By environment correspondent Alex Kirby in BBC News, 14 th March 2000
Researchers in the United Kingdom have been rewarded with a rare photograph of one of the country's shyest mammals, the wildcat, which obligingly took the picture itself.
The animal was caught on a special camera at a nature reserve at Abernethy in Perthshire, owned by the Royal Society for the Protection of Birds (RSPB).
As part of a study to find out more about the species' range and numbers, the RSPB set up cameras with infra-red beams across the site.
Ron Summers, research biologist for RSPB Scotland, said: "Because the wildcats are rare, very wary of man, and nocturnal, they can be difficult to see, far less photograph."
"It is reported that they became extinct at Abernethy at the end of the 19th Century, and probably returned to the area in the mid-20th Century."
Room for all
Maimie Thompson, public affairs officer for RSPB Scotland, told BBC News Online: "The cameras were there not just for the wildcats, but to record other mammals in the forest."
"We were pretty certain there were wildcats in there, and this has confirmed it.
"They always used to be part of the forest's life, and there ought to be room for everything in there. It is about 8,000 hectares."
Naturalists estimate that there are only between 3,000 and 4,000 wildcats surviving today. During the 19th Century, they underwent a drastic reduction in range, from being widespread throughout the UK to surviving only in north-west Scotland.

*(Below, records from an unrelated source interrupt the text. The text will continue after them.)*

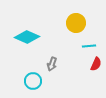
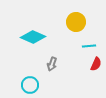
yellow circle: moved 1 px up
cyan diamond: moved 6 px right
cyan circle: moved 3 px left, 4 px down
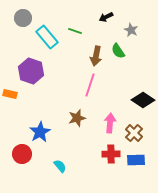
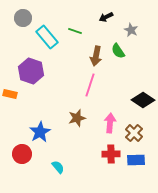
cyan semicircle: moved 2 px left, 1 px down
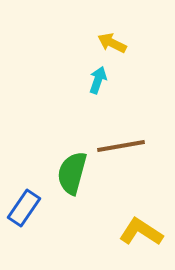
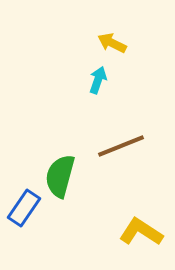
brown line: rotated 12 degrees counterclockwise
green semicircle: moved 12 px left, 3 px down
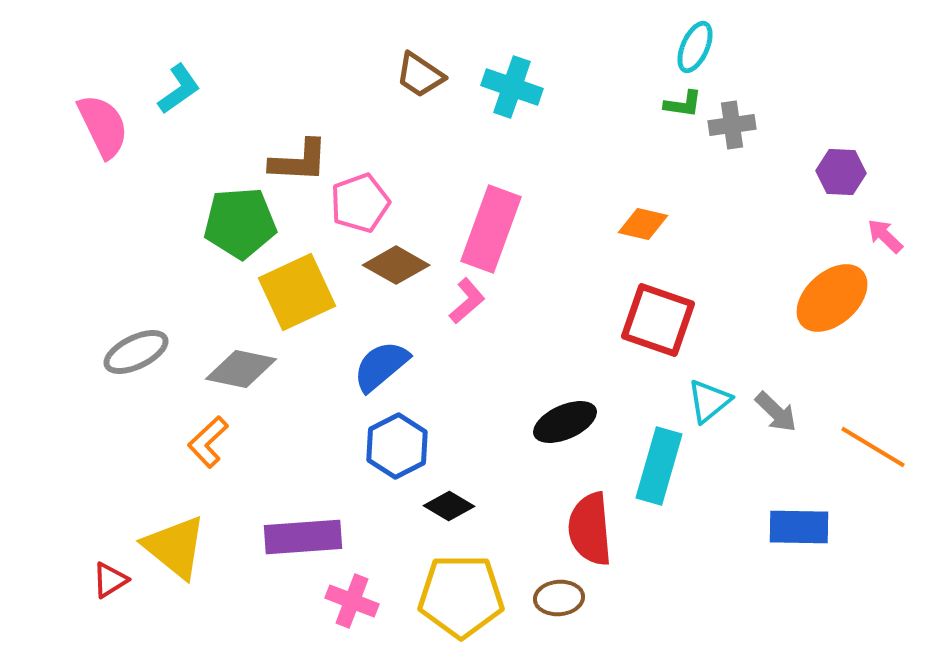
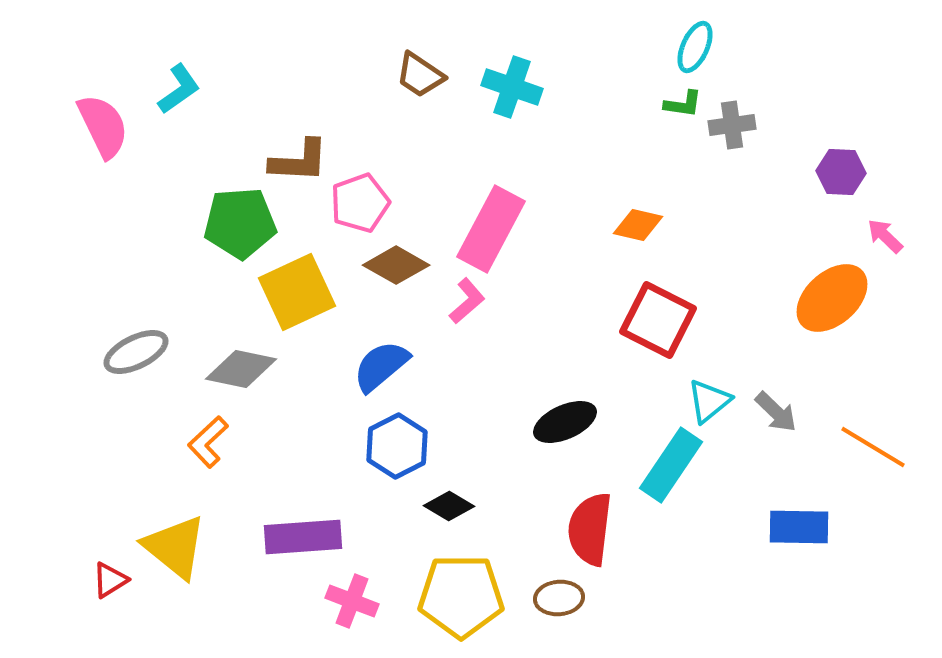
orange diamond: moved 5 px left, 1 px down
pink rectangle: rotated 8 degrees clockwise
red square: rotated 8 degrees clockwise
cyan rectangle: moved 12 px right, 1 px up; rotated 18 degrees clockwise
red semicircle: rotated 12 degrees clockwise
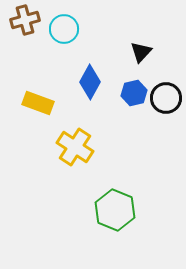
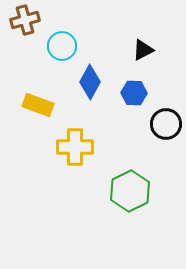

The RSPB says the animals' expansion during the middle of the last century coincided largely with a decline in the numbers of gamekeepers.
Wildcats usually hunt at dusk and dawn, and sometimes during the night as well. They thrive on a mixed diet, in which small mammals predominate.
They are much bigger than domestic cats, and most easily distinguished by a characteristic club tail which is ringed in black.